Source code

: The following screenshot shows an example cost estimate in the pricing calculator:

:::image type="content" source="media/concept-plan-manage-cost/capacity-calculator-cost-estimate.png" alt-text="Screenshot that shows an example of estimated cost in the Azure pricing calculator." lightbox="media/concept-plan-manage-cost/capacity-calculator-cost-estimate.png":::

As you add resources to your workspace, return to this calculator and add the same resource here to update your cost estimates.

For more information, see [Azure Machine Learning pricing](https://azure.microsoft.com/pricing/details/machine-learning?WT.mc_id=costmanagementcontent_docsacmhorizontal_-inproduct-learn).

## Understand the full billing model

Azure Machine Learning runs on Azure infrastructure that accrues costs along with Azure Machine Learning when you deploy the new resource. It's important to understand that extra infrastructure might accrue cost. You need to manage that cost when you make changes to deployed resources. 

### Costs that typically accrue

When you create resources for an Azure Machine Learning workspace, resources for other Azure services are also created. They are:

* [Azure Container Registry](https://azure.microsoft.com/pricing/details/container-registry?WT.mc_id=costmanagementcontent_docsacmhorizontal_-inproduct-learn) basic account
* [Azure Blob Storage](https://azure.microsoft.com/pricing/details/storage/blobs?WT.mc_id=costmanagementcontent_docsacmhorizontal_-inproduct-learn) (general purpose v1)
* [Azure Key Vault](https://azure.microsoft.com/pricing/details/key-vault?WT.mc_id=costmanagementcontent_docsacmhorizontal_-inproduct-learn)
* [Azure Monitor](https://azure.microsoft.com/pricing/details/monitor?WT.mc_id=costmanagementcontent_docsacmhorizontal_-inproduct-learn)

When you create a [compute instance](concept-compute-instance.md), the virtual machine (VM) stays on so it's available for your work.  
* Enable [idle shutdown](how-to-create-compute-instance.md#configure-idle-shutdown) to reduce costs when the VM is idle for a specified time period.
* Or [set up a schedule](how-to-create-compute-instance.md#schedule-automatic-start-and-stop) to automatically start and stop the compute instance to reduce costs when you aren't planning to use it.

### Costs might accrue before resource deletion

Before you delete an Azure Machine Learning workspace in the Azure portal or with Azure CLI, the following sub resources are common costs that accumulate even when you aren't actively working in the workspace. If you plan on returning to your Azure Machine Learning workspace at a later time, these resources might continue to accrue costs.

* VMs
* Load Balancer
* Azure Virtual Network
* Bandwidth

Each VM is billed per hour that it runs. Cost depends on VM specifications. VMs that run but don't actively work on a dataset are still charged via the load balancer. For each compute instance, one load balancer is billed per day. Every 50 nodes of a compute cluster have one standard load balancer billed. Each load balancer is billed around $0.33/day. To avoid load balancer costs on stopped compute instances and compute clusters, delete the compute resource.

★ ★ ★

[PROBLEM DESCRIPTION]: After locating the line that contains "## Understand the full billing model", please copy exactly every line from the start of the records through it, and nothing else.

[EXERCISE SOLUTION]:
Source code

: The following screenshot shows an example cost estimate in the pricing calculator:

:::image type="content" source="media/concept-plan-manage-cost/capacity-calculator-cost-estimate.png" alt-text="Screenshot that shows an example of estimated cost in the Azure pricing calculator." lightbox="media/concept-plan-manage-cost/capacity-calculator-cost-estimate.png":::

As you add resources to your workspace, return to this calculator and add the same resource here to update your cost estimates.

For more information, see [Azure Machine Learning pricing](https://azure.microsoft.com/pricing/details/machine-learning?WT.mc_id=costmanagementcontent_docsacmhorizontal_-inproduct-learn).

## Understand the full billing model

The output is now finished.